Sometimes, he says, he joined forces with attractive women to lure "notorious individuals who hurt protesters" with offers of marriage. He spared their lives, but forced them to make defection videos so they could never again serve President Assad. For his first hostage, the ransom was set at 15 Kalashnikovs, or their value in cash.

One man received no such mercy: the guard who tormented Khaled.

"I asked people about [the guard] who worked at the Criminal Security Department until I found him. We followed him home, and took him.

"He told me something that I reminded him of later. When I was in prison, he told me: 'If you leave this prison alive and you manage to capture me, do not have mercy on me' - and that's what I did.

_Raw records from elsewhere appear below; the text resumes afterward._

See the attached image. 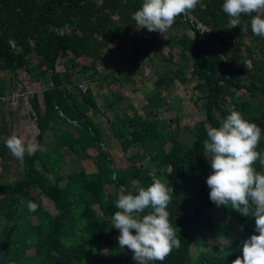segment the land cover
Returning a JSON list of instances; mask_svg holds the SVG:
<instances>
[{
  "label": "trees",
  "instance_id": "1",
  "mask_svg": "<svg viewBox=\"0 0 264 264\" xmlns=\"http://www.w3.org/2000/svg\"><path fill=\"white\" fill-rule=\"evenodd\" d=\"M222 3L201 0L194 11L178 16L170 28L167 52L163 45L154 48L142 62L137 56L149 44L141 46L142 42L159 35L138 29L132 19L142 0H0V74L10 72L15 80L18 72H25L42 86L40 98L35 93L27 98L37 145L44 149L25 154L21 176L4 180L10 152L0 141V264H136L132 252L115 240L111 217L121 185L135 193L153 177L174 190L167 210L181 239L163 264H231L241 255L240 233L221 254L206 248L208 236L220 227L213 215L218 206L208 196L211 167L203 141L207 128L219 127L229 109L264 130V38L252 34L248 16L230 28ZM245 39H250L249 47ZM216 42L222 44L219 53L211 46ZM134 44L138 54L131 58ZM112 47L127 53L128 66L122 69L107 57L110 69L102 75L97 64ZM175 48L179 56L190 59L189 78L175 68ZM59 61L61 72L56 70ZM147 64L151 72L160 67L153 72L157 78L145 94L141 114L130 106V114L109 122L128 163L116 167L103 147L100 127L89 115L99 108L92 91L82 93L76 84L86 79L101 80L107 87L125 86L134 82L137 68ZM190 78L195 79L190 88L201 102L202 116L191 127L177 124L173 143L171 120L159 117L167 111L162 93L167 94L174 82L187 85ZM171 100L172 109H182L181 100ZM48 132L57 133L50 144L45 141ZM258 150H264V136ZM65 152L77 163L90 159L95 172L79 165L64 173ZM255 167L264 171L258 161ZM40 198L51 202L53 213ZM28 201L38 206L36 211L28 210ZM218 208L226 215L220 237L234 224L241 233L256 234L254 217L223 205Z\"/></svg>",
  "mask_w": 264,
  "mask_h": 264
},
{
  "label": "clouds",
  "instance_id": "2",
  "mask_svg": "<svg viewBox=\"0 0 264 264\" xmlns=\"http://www.w3.org/2000/svg\"><path fill=\"white\" fill-rule=\"evenodd\" d=\"M200 2L142 0L132 19L138 29L163 34L178 16L194 11ZM222 11L229 17L230 28L240 26L242 16L250 17L252 34L264 38V0H223ZM228 113L219 121V127L207 128L203 141V153L211 167L206 178L208 196L218 207L223 205L255 219L256 234L241 241V255L231 264H264V171L255 167L258 161L264 169V150H258L264 130L239 111L229 109ZM5 146L21 160L25 154L44 150L16 135H10ZM173 191L171 185L156 177L135 193L120 186L115 200L117 210L111 217L112 228L119 230L118 245L132 252L136 264H163L173 249L180 247L181 239L167 210ZM27 207L34 212L38 206L28 201Z\"/></svg>",
  "mask_w": 264,
  "mask_h": 264
},
{
  "label": "rangeland",
  "instance_id": "3",
  "mask_svg": "<svg viewBox=\"0 0 264 264\" xmlns=\"http://www.w3.org/2000/svg\"><path fill=\"white\" fill-rule=\"evenodd\" d=\"M172 29H169L167 32L160 34L154 39H148L143 41L141 46H145L147 42L149 43L146 48L141 49L140 55L137 56L138 51L136 50V46L138 44H134L130 50V57L135 58L136 56L141 59L142 62H147L148 58L151 56V53L154 48L160 49L167 52L168 46H166L168 42L169 35L172 33ZM136 34L140 36L139 32L136 31ZM189 35L193 36V32L189 31ZM245 46H250V39H245ZM215 52L219 53L222 49V44L220 42H216L211 45ZM245 49V47H242ZM117 48L112 47V49L106 52L102 59L97 64V68L100 74H106V72L110 69V65L105 60V58H112L118 65L121 66L122 69H126L127 64V53L125 56L119 51ZM173 52V60L175 62V68H179L182 70L187 77L190 69V59L186 56H179V49L175 48ZM245 53H243L244 55ZM77 61L79 63L86 62L82 58H78ZM249 64V62L247 61ZM149 64V63H148ZM137 68V74L134 76V82L129 83L125 86H118L117 83H113L110 87H107L104 82L98 80L96 82H90L86 79H83L79 82H84L88 89L92 91L93 97L98 104V112L90 113L89 115L92 117L94 122L100 127L102 132V138L104 143V148L110 153L115 166L116 167H127L128 163L126 162V154L121 150V146L119 141L112 137V132L110 129L109 122L113 121L117 116L122 117L123 115L130 114L131 108L130 106L136 110L139 114H141V110L143 108L144 97L147 91L151 90L154 87V82L156 80V75H153V72L157 71L159 67L150 71L149 65ZM57 71L63 70V65L59 61ZM195 79H189L187 85H179L177 82H174L172 86L167 90V94L165 91L162 93L164 102H167L166 108L167 111L162 112L159 117L161 119H170V129L174 130L173 137H171V141L174 143L175 139L178 135V130L176 131L175 127L177 124L184 129L185 127H191L194 123L202 116V112L199 109L200 100L195 97V92L191 90V86L194 84ZM42 90V86L38 83L33 82L29 75L25 72H18L17 78L13 80V74L10 72L1 73L0 74V93L1 96H10L12 93L20 92V96L8 104H0V141L1 143H5L7 138L10 135H16L21 138L25 143H34L37 144V127L32 117V112L30 105L28 103V98L34 93L38 95L40 98V92ZM110 92L113 96H110ZM165 94V95H164ZM105 97V98H104ZM175 97L176 103L178 100H181L180 104L182 109H172L170 107L171 99ZM108 99V100H107ZM106 100V101H105ZM57 134L56 132H48L45 138V141L50 144L52 142V137ZM182 136H185V132L183 131ZM133 152L130 149L129 153ZM89 154L94 155L95 151L90 150ZM66 167L64 168V173H68L72 169L77 168L79 165L83 167V169L89 173L95 172V166L92 161L89 159L87 161L78 162L75 160L74 156L70 152L64 153ZM8 160L4 163L6 165L7 172L4 173V180H14L21 176V159H17L12 154L9 153ZM1 173V169H0ZM1 181V177H0ZM109 187H107V190ZM42 205L51 213L54 212L53 206L50 201L46 198H40ZM96 209V207H94ZM97 211V209H96ZM214 218L220 227L224 226V222L226 219V215L221 211L220 208L214 207L213 210ZM32 223H34V218H31ZM1 222V219H0ZM1 228V223H0ZM228 231V234L224 237L219 236V231H216L214 234H210L207 238L206 248L213 249L216 254H221L227 247L230 239L238 233H240V237L237 239L238 243L241 244V241L248 238L249 233H241L240 228L237 225L231 226L230 229L225 228ZM119 235V230L116 229L115 240ZM33 251H29L28 253H32Z\"/></svg>",
  "mask_w": 264,
  "mask_h": 264
},
{
  "label": "built area",
  "instance_id": "4",
  "mask_svg": "<svg viewBox=\"0 0 264 264\" xmlns=\"http://www.w3.org/2000/svg\"><path fill=\"white\" fill-rule=\"evenodd\" d=\"M80 92L85 93L88 89V86L84 82H78L76 84ZM20 96V92L12 93L10 96H1L0 95V104H8L15 101Z\"/></svg>",
  "mask_w": 264,
  "mask_h": 264
},
{
  "label": "crops",
  "instance_id": "5",
  "mask_svg": "<svg viewBox=\"0 0 264 264\" xmlns=\"http://www.w3.org/2000/svg\"><path fill=\"white\" fill-rule=\"evenodd\" d=\"M105 98V97H104ZM108 100V99H107ZM106 101V100H105ZM85 161H87V160H85Z\"/></svg>",
  "mask_w": 264,
  "mask_h": 264
}]
</instances>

"I took him to a farm near the Central Prison which was a liberated area. I cut off his hand with a butcher's knife. I pulled out his tongue and cut it with scissors. And still I wasn't satisfied.

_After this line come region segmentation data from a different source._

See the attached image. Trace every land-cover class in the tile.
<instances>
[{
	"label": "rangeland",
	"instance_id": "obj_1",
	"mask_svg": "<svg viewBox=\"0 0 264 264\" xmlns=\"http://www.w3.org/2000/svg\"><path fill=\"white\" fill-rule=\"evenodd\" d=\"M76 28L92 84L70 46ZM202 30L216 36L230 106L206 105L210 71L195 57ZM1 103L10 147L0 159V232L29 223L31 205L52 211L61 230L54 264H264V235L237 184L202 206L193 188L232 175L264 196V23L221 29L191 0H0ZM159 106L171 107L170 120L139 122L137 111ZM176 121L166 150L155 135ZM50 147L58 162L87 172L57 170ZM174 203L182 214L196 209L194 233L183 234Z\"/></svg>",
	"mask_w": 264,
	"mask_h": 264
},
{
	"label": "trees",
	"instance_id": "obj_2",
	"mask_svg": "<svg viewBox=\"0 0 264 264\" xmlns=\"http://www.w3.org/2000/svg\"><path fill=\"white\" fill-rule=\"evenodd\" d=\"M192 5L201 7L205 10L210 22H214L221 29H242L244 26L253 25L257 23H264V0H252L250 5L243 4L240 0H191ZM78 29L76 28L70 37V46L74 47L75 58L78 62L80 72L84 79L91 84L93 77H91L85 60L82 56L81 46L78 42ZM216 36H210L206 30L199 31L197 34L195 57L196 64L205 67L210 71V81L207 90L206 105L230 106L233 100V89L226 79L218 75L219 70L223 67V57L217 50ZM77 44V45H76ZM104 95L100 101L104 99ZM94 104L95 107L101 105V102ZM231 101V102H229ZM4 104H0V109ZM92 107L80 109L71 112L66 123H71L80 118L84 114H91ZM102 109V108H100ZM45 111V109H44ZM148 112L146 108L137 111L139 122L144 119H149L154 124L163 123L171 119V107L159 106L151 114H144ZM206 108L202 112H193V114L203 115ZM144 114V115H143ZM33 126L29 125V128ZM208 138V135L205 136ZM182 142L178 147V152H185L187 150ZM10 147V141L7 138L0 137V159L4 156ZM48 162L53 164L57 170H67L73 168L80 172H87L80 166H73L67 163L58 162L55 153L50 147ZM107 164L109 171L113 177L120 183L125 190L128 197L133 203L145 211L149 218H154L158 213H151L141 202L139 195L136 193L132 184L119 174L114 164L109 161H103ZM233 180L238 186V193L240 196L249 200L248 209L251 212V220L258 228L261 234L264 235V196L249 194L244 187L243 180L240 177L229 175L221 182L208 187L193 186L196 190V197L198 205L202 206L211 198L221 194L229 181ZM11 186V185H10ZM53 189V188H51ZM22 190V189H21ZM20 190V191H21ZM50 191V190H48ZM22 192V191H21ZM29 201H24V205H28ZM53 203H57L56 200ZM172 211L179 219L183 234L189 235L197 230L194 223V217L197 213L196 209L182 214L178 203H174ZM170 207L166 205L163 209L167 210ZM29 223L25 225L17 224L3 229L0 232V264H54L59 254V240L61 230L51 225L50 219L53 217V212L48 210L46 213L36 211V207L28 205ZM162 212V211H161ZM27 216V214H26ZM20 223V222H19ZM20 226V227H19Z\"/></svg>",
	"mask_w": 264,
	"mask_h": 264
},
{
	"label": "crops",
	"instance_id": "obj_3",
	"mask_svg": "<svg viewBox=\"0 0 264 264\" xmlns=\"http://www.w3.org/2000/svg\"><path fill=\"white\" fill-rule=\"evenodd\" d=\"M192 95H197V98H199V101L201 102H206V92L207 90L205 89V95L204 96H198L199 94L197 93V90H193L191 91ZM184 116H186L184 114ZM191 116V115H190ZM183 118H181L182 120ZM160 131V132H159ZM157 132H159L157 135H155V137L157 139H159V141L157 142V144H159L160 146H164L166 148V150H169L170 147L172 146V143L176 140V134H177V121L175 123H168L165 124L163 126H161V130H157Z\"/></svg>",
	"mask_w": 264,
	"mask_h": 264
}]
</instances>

"I killed him when he begged for it. I came for revenge, so I wasn't afraid.

"Despite all the torture methods I used with him, I don't feel regret or sorrow. On the contrary; if he came back to life again right now I would do the same.

"If there had been an authority to complain to, to say he beats and humiliates prisoners, I wouldn't have done this to him. But there was no-one to complain to and no state to stop him."

Khaled had lost his faith in the revolution. His focus became the daily battle for his own survival. And he would soon find an even darker role in Syria's savage conflict - as an assassin for the jihadist group Islamic State (IS).
Story here.

Gotta part company with Bayou Man on his summation of this otherwise excellent post.

He labeled atrocities that he witnessed in S. Africa but didn't cover how those acts led good men to go bad.

I want to pivot back to that specifically.

In particular I want to focus on how economic circumstances can cause good guys to go bad...or at the very least become hardened to the suffering of others.

What do I mean?

Think about the financial crisis that wiped out so many people.  Think about those people that worked hard, played by the rules and lost homes, jobs, loved ones etc...

Could it be that those people could be on the same path as the guy above?

Does that explain some of the random acts of violence we see?  Some of the strife?

What I do know is that economic circumstances led to the rise of Hitler.  The feeling of oppression has led to the rise of violent resistance movements in many countries to INCLUDE S. Africa.

Oppression in any form can and will lead to violence.  Until leadership makes moves to deal with underlying conditions then there can be no victory least in the way we now wage war.

You just can't outlast an insurgency, neither can you halfway support it and achieve victory.

Long short?

We're not waging war in Syria.  Neither are the Russians.  We're simply engaged in attrition warfare without end on a small scale.  The guy above went from protester to terrorist and is now simply staying alive by any means necessary.  How do you make peace with him?  How does he make peace with his doppelganger on the other side?  You can't so the fight will continue.